Employment Law Reforms – dates to look out for

The Enterprise and Regulatory Reform Act 2013 received Royal Assent on 25 April 2013.  The Act introduces various changes including a section dedicated to employment law.   Various commencement dates have been announced detailing when the employment provisions will come into force – some of these are imminent.

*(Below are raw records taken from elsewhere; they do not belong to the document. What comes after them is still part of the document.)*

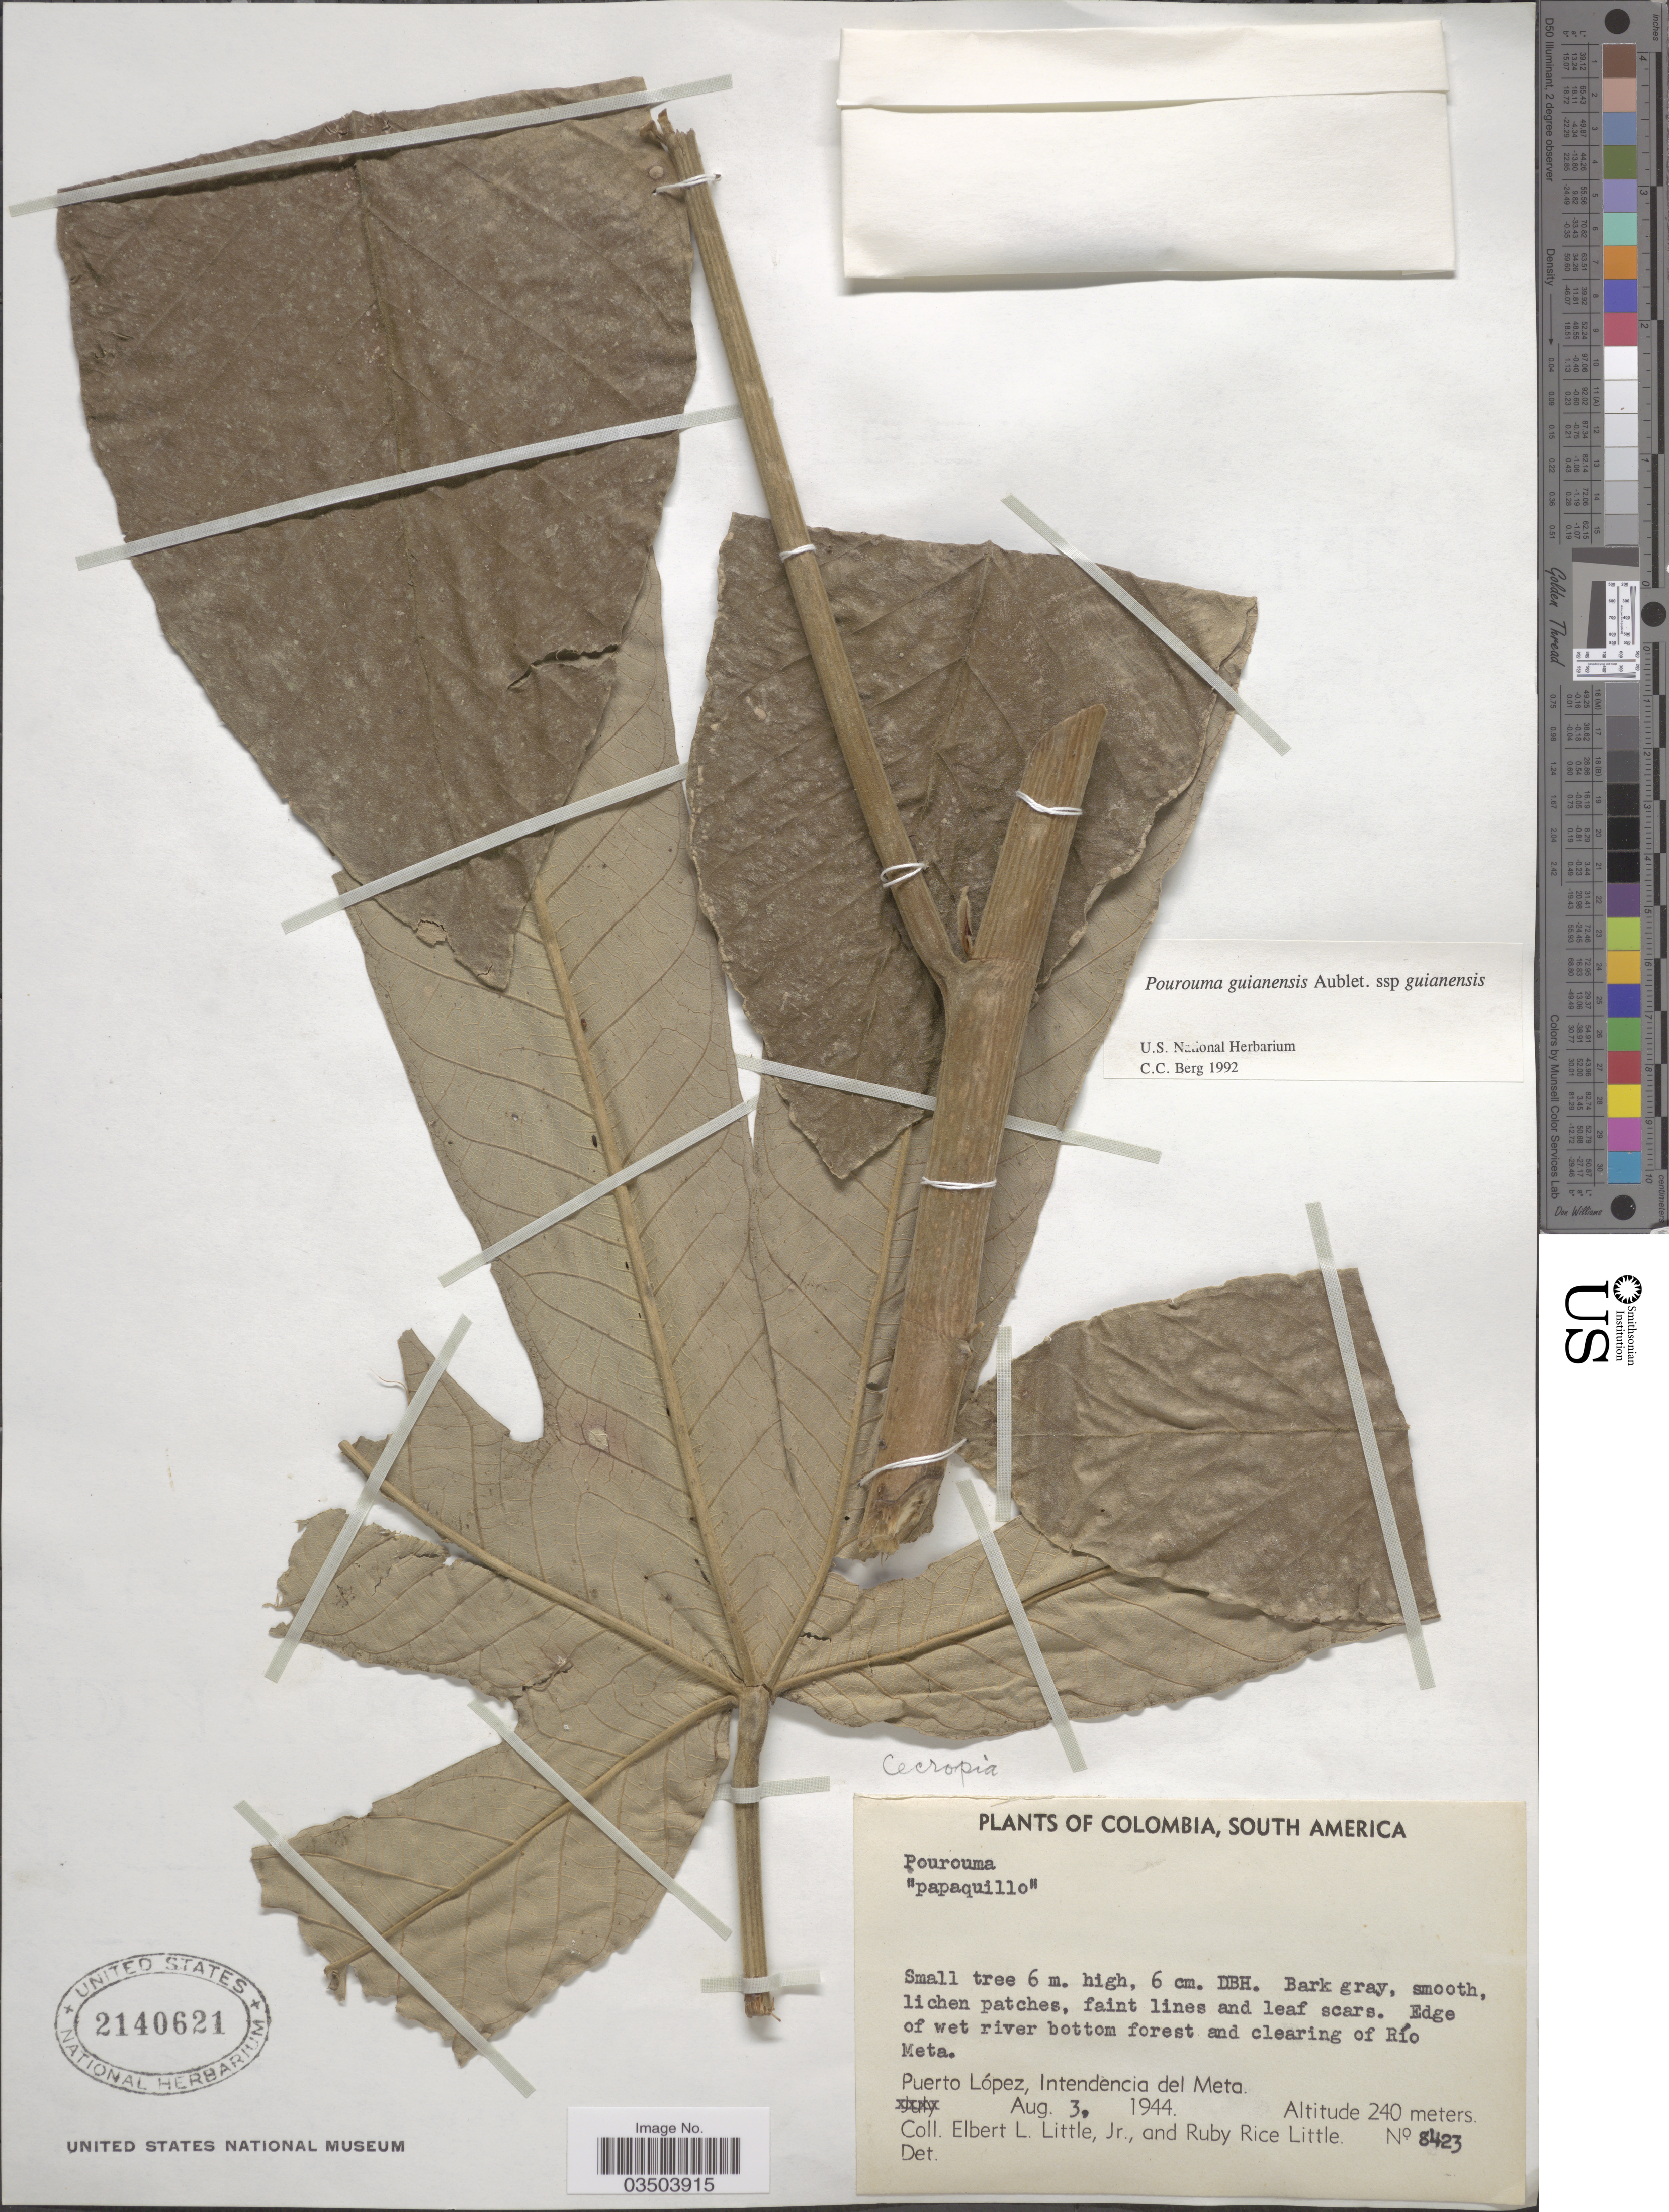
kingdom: Plantae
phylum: Tracheophyta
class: Magnoliopsida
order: Rosales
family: Urticaceae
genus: Pourouma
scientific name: Pourouma guianensis subsp. guianensis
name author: Aubl.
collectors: E. L. Little & R. R. Little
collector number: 8423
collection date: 1944-08-03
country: Colombia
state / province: Meta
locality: Edge of wet river bottom forest and clearing of Río Meta. Puerto López, Intendencia del Meta.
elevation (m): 240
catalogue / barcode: US 2140621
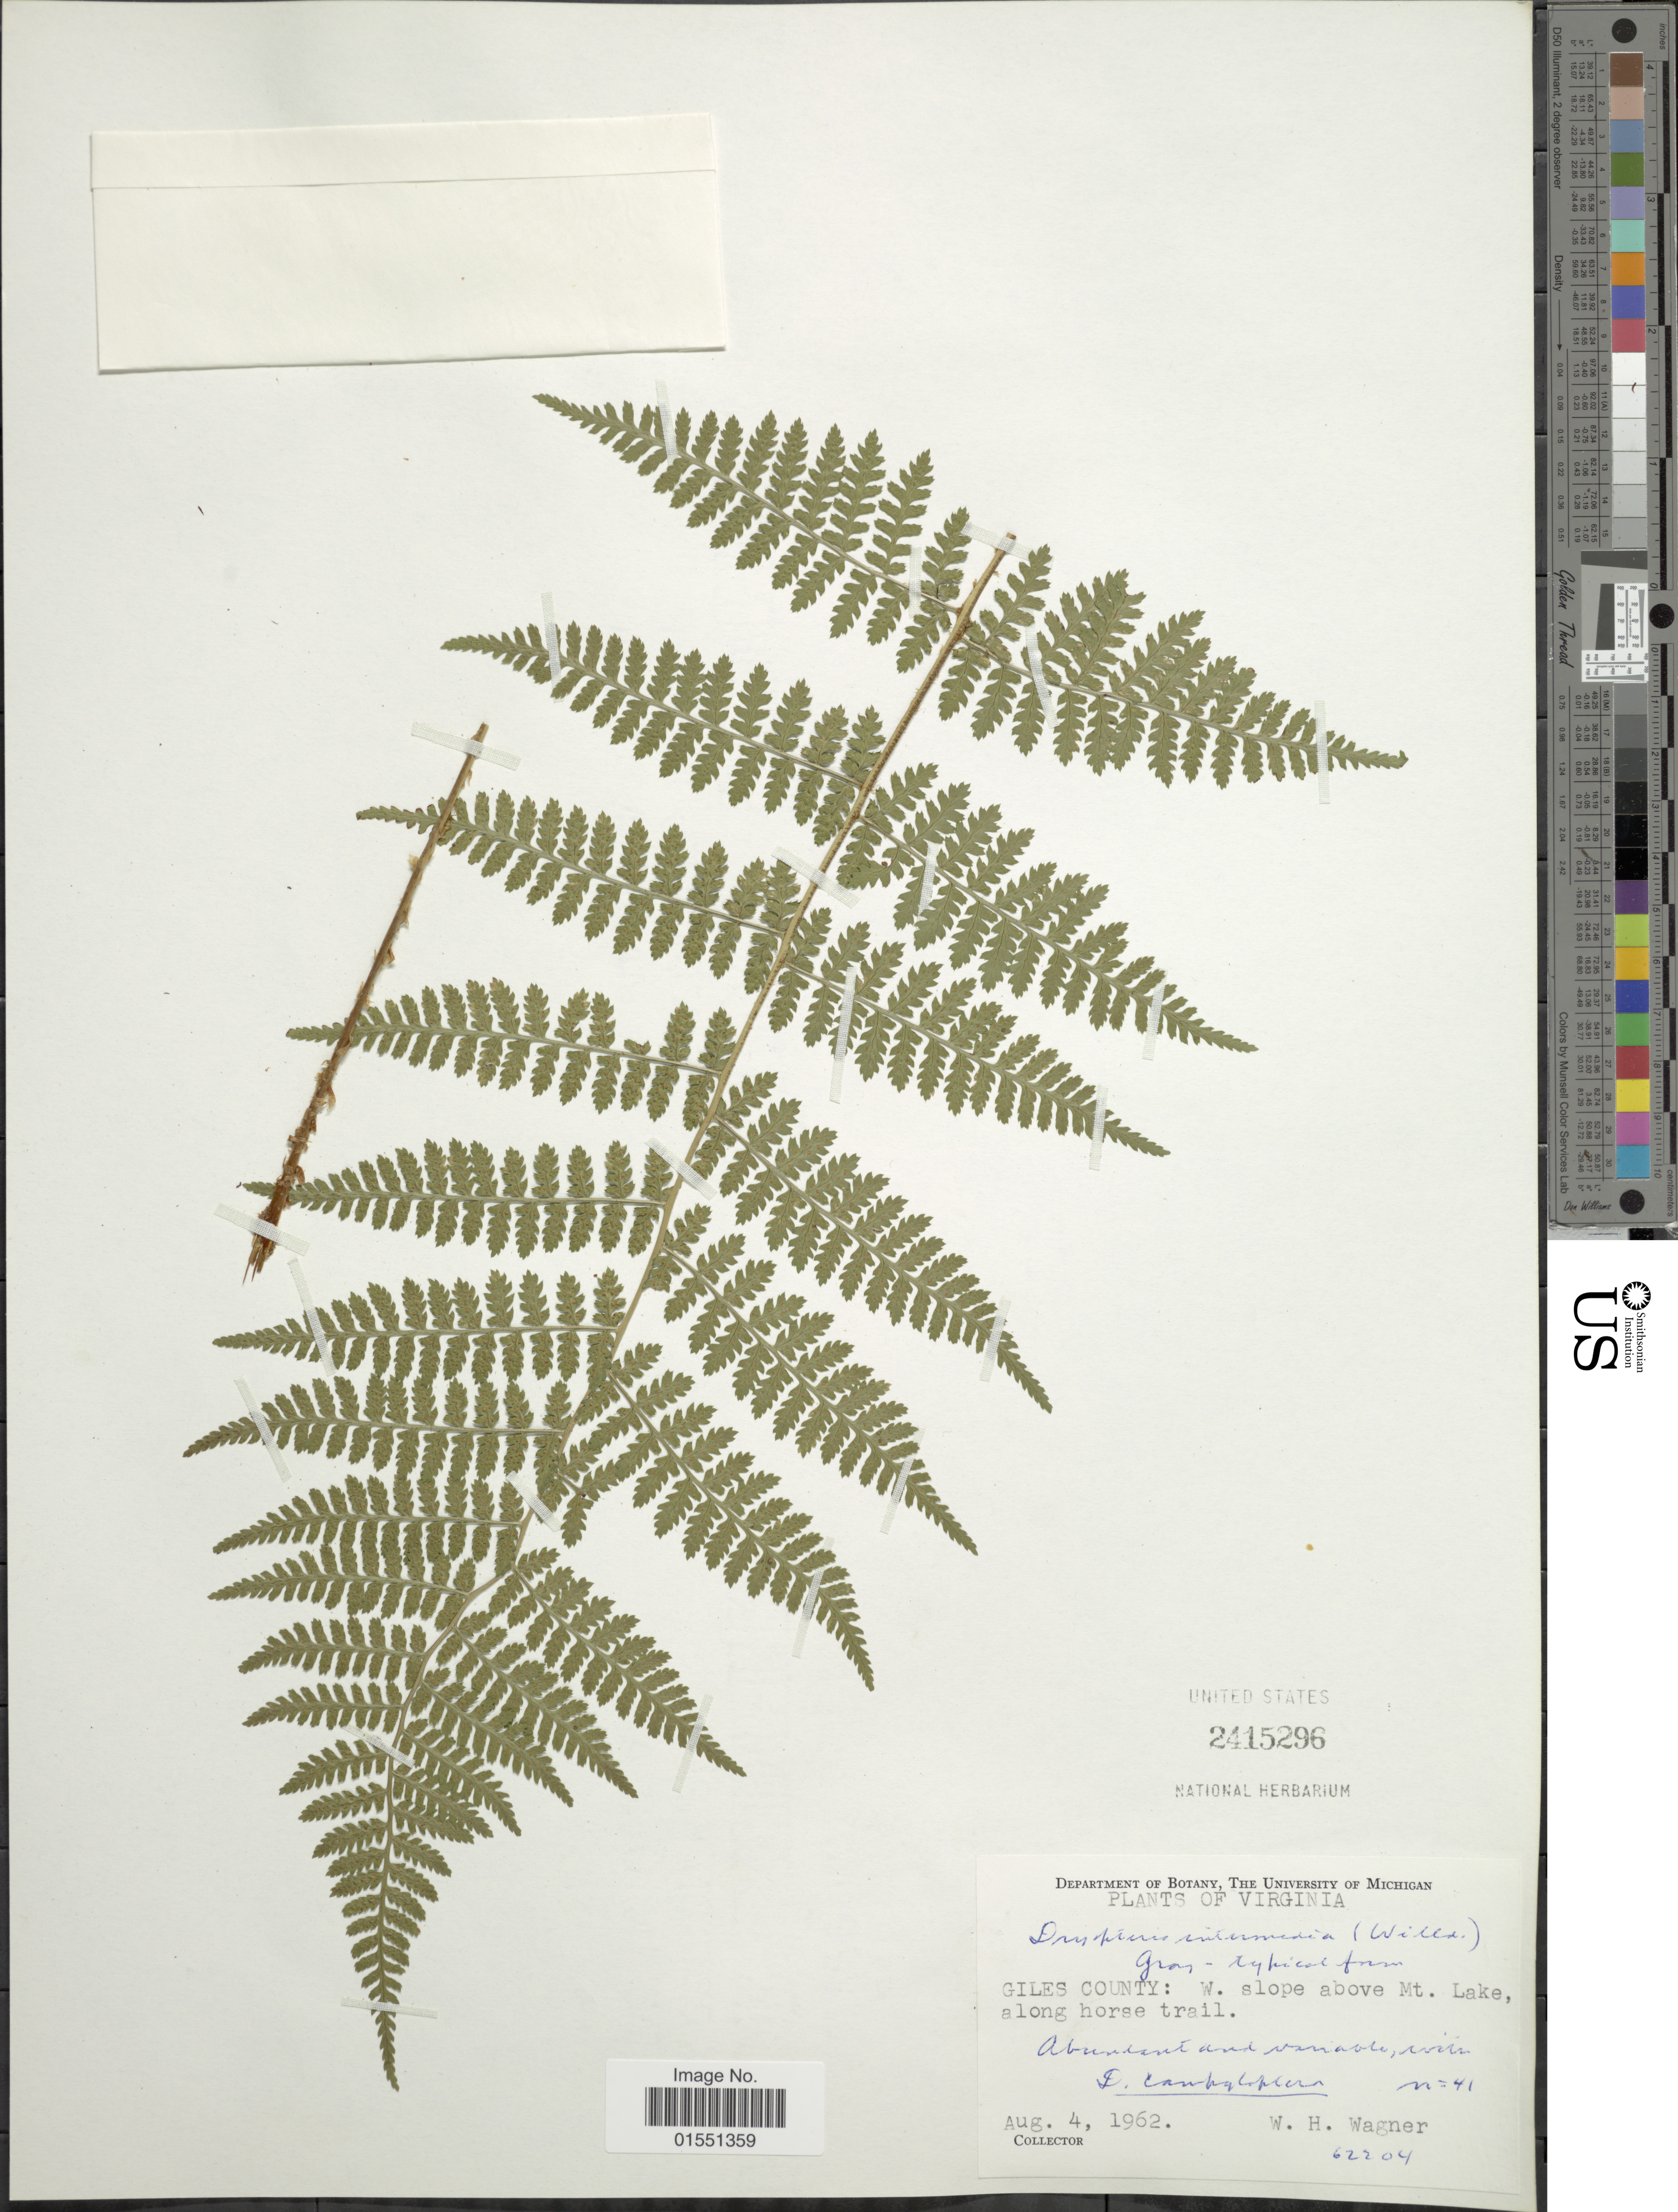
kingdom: Plantae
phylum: Tracheophyta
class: Polypodiopsida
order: Polypodiales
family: Dryopteridaceae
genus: Dryopteris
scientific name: Dryopteris intermedia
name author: (Muhl.) A. Gray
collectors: W. H. Wagner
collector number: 62204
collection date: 1962-08-04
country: United States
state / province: Virginia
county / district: Giles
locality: W. slope above Mt. Lake, along horse trail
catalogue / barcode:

The following reforms will come into force on 25 June 2013:-

  • New provisions on whistleblowing.  If the principal reason for a dismissal is that the worker made a protected disclosure, then the usual two-year qualifying period to claim for unfair dismissal does not apply.  Similarly, the maximum cap on compensatory awards for unfair dismissal is removed in such cases.  The previous requirement that a protected disclose must be made in good faith will be abolished and replaced with the ability for tribunals to reduce compensation by up to 25% where bad faith is established.  A requirement will also be imposed requiring employees seeking whistleblowing protection to establish that they had a reasonable belief that the disclosure was made in the public interest.
  • The two-year qualifying period to claim for unfair dismissal claim will not apply where the reason for the dismissal is, or relates to, the employee’s political opinions or affiliation (applicable for dismissals on or after 25 June 2013).
  •  Simplifying the procedures and costs of deciding tribunal cases.  Although it was not specified in the announcement which provisions this covers, it is likely to include the introduction of a “rapid resolution” scheme where legal officers will have the power to hear simple claims.  In addition, all hearings at the Employment Appeal Tribunal (EAT) will be heard by a judge sitting alone.  Tribunals will also be granted power to make deposit orders against specific parts of a claim or response.
  •  Financial penalties for breach of workers’ rights.  If an employment tribunal decides that an employer has breached a worker’s rights and it concludes that the breach has an “aggravating factor”, the tribunal can order the employer to pay a penalty of between £100 and £5,000 (payable to the Secretary of State, not the worker, with an early payment discount available).
  • Compensatory awards.  The annual index-linked increase to the statutory cap on compensatory awards currently takes place in February.  The Act provides that this annual change will now take place on 6 April.  The next increase will be on 6 April 2014.  The Secretary of State is given the power to reduce the cap on compensatory awards (currently £74,200) to 12 months’ pay.

On 29 July 2013, the fee structure for Employment Tribunals and the EAT will be implemented as will various changes to the employment tribunals rules of procedure.

There are other key reforms contained in the Act for which commencement dates have yet to be announced.  These include the introduction of confidential settlement discussions, renaming compromise agreements as settlement agreements, early ACAS conciliation and the imposition of vicarious liability on employers where a worker is subjected to a detriment by a co-worker for making a protected disclosure.  It is expected that these will come into force in either October 2013 or April 2014.